Re economies of scale. They are a fact of life and anyone who says different knows nothing of economics. A large internal market provides an excellent opportunity for a company to grow to a size where it can become an international player. On the other hand, companies started in small countries often find it very difficult to expand beyond the borders.
Re Norway. Listing Norway as an example of how the world's richest countries aren't EU member states is laughable. Everyone knows that Norway is rich because of oil, and if Norwegians entered the EU, they'd have to give a chunk of their wealth away. Why would they join? Same with Switzerland - as a rich country, they don't want to pay, so they just get as many advantages as they can get (Schengen) without actually joining.
Michael
I cannot argue with your logical approach to this (relatively) contentious topic.
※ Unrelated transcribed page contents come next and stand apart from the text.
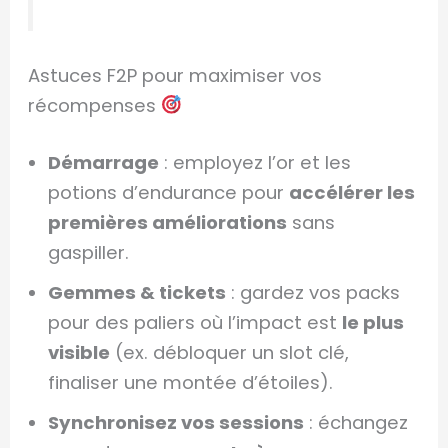
Astuces F2P pour maximiser vos
récompenses
Démarrage
: employez l’or et les
potions d’endurance pour
accélérer les
premières améliorations
sans
gaspiller.
Gemmes & tickets
: gardez vos packs
pour des paliers où l’impact est
le plus
visible
(ex. débloquer un slot clé,
finaliser une montée d’étoiles).
Synchronisez vos sessions
: échangez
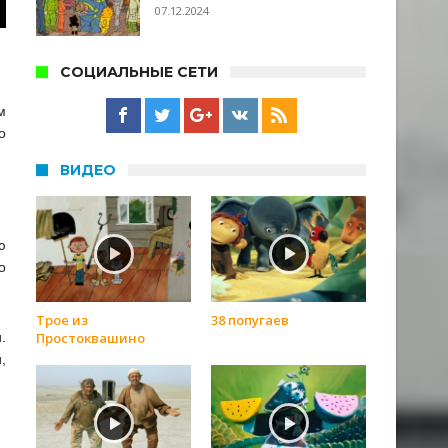
07.12.2024
СОЦИАЛЬНЫЕ СЕТИ
м
о
ВИДЕО
ю
о
Трое из
38 попугаев
.
Простоквашино
,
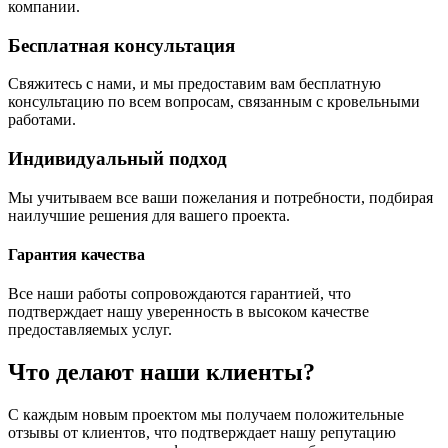
компании.
Бесплатная консультация
Свяжитесь с нами, и мы предоставим вам бесплатную
консультацию по всем вопросам, связанным с кровельными
работами.
Индивидуальный подход
Мы учитываем все ваши пожелания и потребности, подбирая
наилучшие решения для вашего проекта.
Гарантия качества
Все наши работы сопровождаются гарантией, что
подтверждает нашу уверенность в высоком качестве
предоставляемых услуг.
Что делают наши клиенты?
С каждым новым проектом мы получаем положительные
отзывы от клиентов, что подтверждает нашу репутацию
However have to point out a few points that must be taken into account when deliberating upon possible long-term solutions.
You highlight the benefits flowing from economies of scale but this is not the whole story.
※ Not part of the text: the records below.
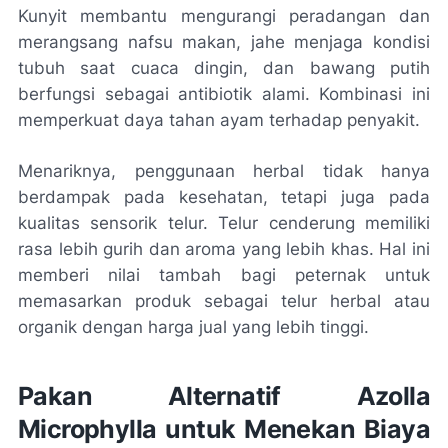
Kunyit membantu mengurangi peradangan dan
merangsang nafsu makan, jahe menjaga kondisi
tubuh saat cuaca dingin, dan bawang putih
berfungsi sebagai antibiotik alami. Kombinasi ini
memperkuat daya tahan ayam terhadap penyakit.
Menariknya, penggunaan herbal tidak hanya
berdampak pada kesehatan, tetapi juga pada
kualitas sensorik telur. Telur cenderung memiliki
rasa lebih gurih dan aroma yang lebih khas. Hal ini
memberi nilai tambah bagi peternak untuk
memasarkan produk sebagai telur herbal atau
organik dengan harga jual yang lebih tinggi.
Pakan Alternatif Azolla
Microphylla untuk Menekan Biaya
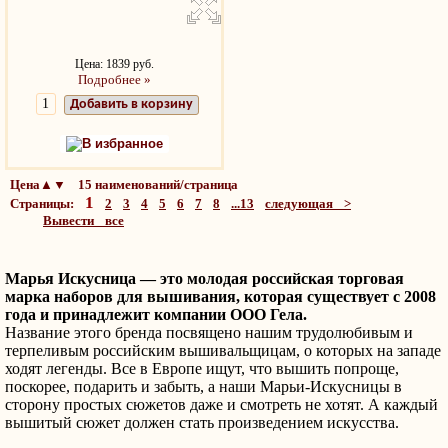
Цена: 1839 руб.
Подробнее »
Добавить в корзину
В избранное
Цена▲▼ 15 наименований/страница
1
Страницы:
2
3
4
5
6
7
8
...13
следующая >
Вывести все
Марья Искусница — это молодая российская торговая
марка наборов для вышивания, которая существует с 2008
года и принадлежит компании ООО Гела.
Название этого бренда посвящено нашим трудолюбивым и
терпеливым российским вышивальщицам, о которых на западе
ходят легенды. Все в Европе ищут, что вышить попроще,
поскорее, подарить и забыть, а наши Марьи-Искусницы в
сторону простых сюжетов даже и смотреть не хотят. А каждый
вышитый сюжет должен стать произведением искусства.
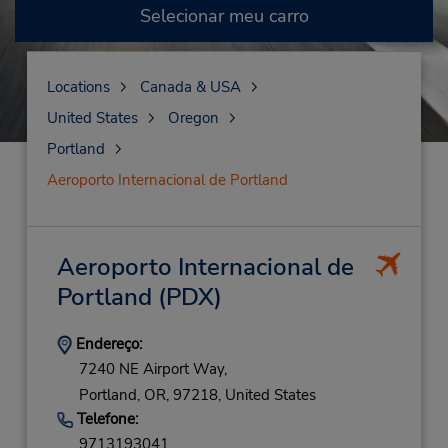
Selecionar meu carro
Locations
Canada & USA
United States
Oregon
Portland
Aeroporto Internacional de Portland
Aeroporto Internacional de
Portland
(PDX)
Endereço:
7240 NE Airport Way,
Portland,
OR,
97218,
United States
Telefone:
9713193041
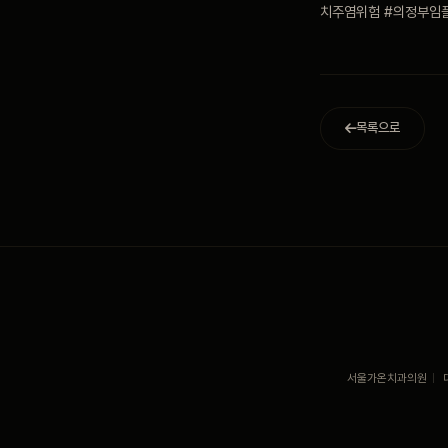
치주염위험 #의정부임
목록으로
서울가온치과의원
|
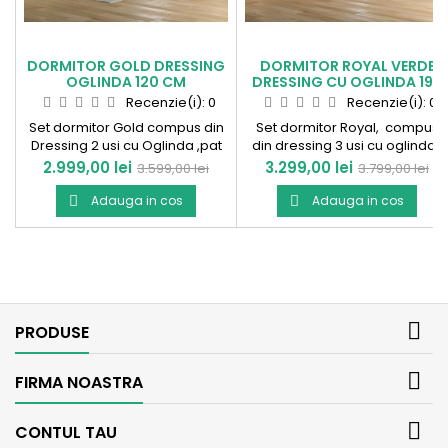
DORMITOR GOLD DRESSING
DORMITOR ROYAL VERDE
OGLINDA 120 CM
DRESSING CU OGLINDA 190
CM
Recenzie(i):
0
Recenzie(i):
0
Set dormitor Gold compus din
Set dormitor Royal, compus
Dressing 2 usi cu Oglinda ,pat
din dressing 3 usi cu oglinda ;
tapitat catifea cu insertii aurii si
pat tapitat verde smarald
Pret
Pret
Pret
Pret
2.999,00 lei
3.299,00 lei
3.599,00 lei
3.799,00 lei
2 noptiere . Fabricat in
catifea; 2 noptiere
de
de
Romania!
Adauga in cos
Adauga in cos


baza
baza

PRODUSE

FIRMA NOASTRA

CONTUL TAU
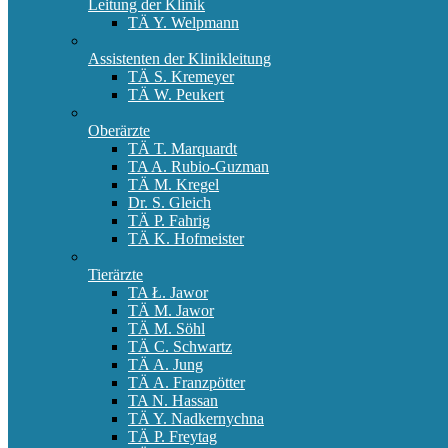
Leitung der Klinik
TÄ Y. Welpmann
Assistenten der Klinikleitung
TÄ S. Kremeyer
TÄ W. Peukert
Oberärzte
TÄ T. Marquardt
TA A. Rubio-Guzman
TÄ M. Kregel
Dr. S. Gleich
TÄ P. Fahrig
TÄ K. Hofmeister
Tierärzte
TA Ł. Jawor
TÄ M. Jawor
TÄ M. Söhl
TÄ C. Schwartz
TÄ A. Jung
TÄ A. Franzpötter
TA N. Hassan
TÄ Y. Nadkernychna
TÄ P. Freytag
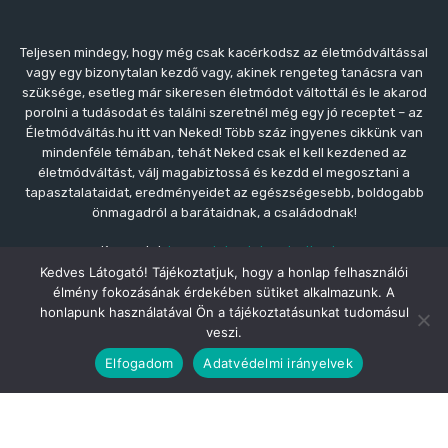
Teljesen mindegy, hogy még csak kacérkodsz az életmódváltással
vagy egy bizonytalan kezdő vagy, akinek rengeteg tanácsra van
szüksége, esetleg már sikeresen életmódot váltottál és le akarod
porolni a tudásodat és találni szeretnél még egy jó receptet – az
Életmódváltás.hu itt van Neked! Több száz ingyenes cikkünk van
mindenféle témában, tehát Neked csak el kell kezdened az
életmódváltást, válj magabiztossá és kezdd el megosztani a
tapasztalataidat, eredményeidet az egészségesebb, boldogabb
önmagadról a barátaidnak, a családodnak!
Kapcsolat:
kapcsolat@eletmodvaltas.hu
Kedves Látogató! Tájékoztatjuk, hogy a honlap felhasználói
élmény fokozásának érdekében sütiket alkalmazunk. A
honlapunk használatával Ön a tájékoztatásunkat tudomásul
veszi.
Partnerünk
Webműsor.hu - Az online műsorújság
Elfogadom
Adatvédelmi irányelvek
© Copyright - © 2021 Életmódváltás.hu | Az Életmódváltás.hu a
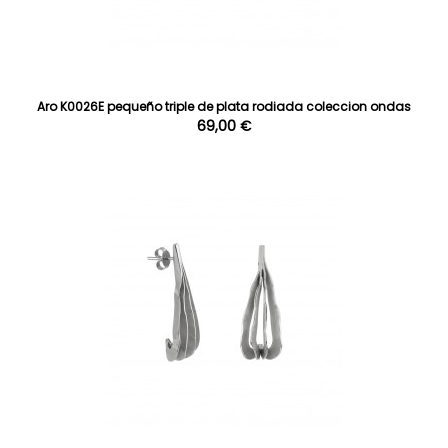
Aro K0026E pequeño triple de plata rodiada coleccion ondas
69,00 €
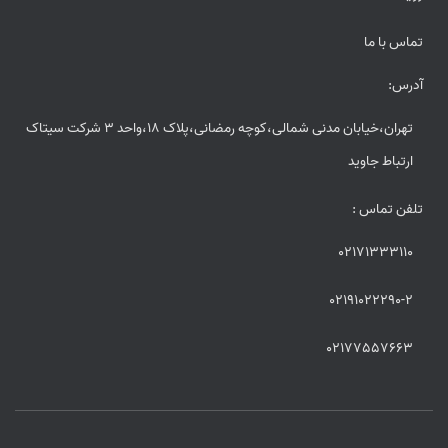
تماس با ما
آدرس:
تهران،خیابان مدنی شمالی،کوچه رمضانی،پلاک 18،واحد 3 شرکت سیتاک
ارتباط جاوید
تلفن تماس :
02171333110
02191022290-2
02177557663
Try reading "The Size of Nations" by Alesina and Spolaore, in which they debate the cost-benefit trade-off between economies of scale weighed against costs of heterogeneity.
In large countries, the per capita costs of delivering mass public services are low but the heterogeneous preferences of a large population potentially frustrate the capacity of states to formulate policy and state provision on this basis.
Conversely smaller countries remain flexible enough to respond to citizen preferences in a more democratic fashion.
Secondly you illustrate the coercive capacity of the federal government to override the democratic wishes of constituent geo-political elements.
I accept the thrust of your critique but would respond by saying that Europe now has an opportunity to learn from such mistakes and build a federal structure in which the balance of power is tilted firmly in favour of Regional blocs making up the EU. In fact this is precisely what the subsidiarity principle, enshrined in the Treaty of European Union (Maastricht) was all about in the first place!
Finally your remarks about Switzerland and Norway are slightly misleading because as we know, Norway and Switzerland do not enjoy the trade benefits of association with the richest trading bloc in the world bar none (the EU) gratis; both countries pay a boat load of money for the privilege and have absolutely no say in how the club is run.
It would be good to think that the majority of people could view the prospects for future evolution of the Union in a relatively dispassionate and objective manner but perhaps that is hoping for too much given the emotional nature of the topic. As Samuel Johnson once famously intoned "Patriotism is the last refuge of a scoundrel!"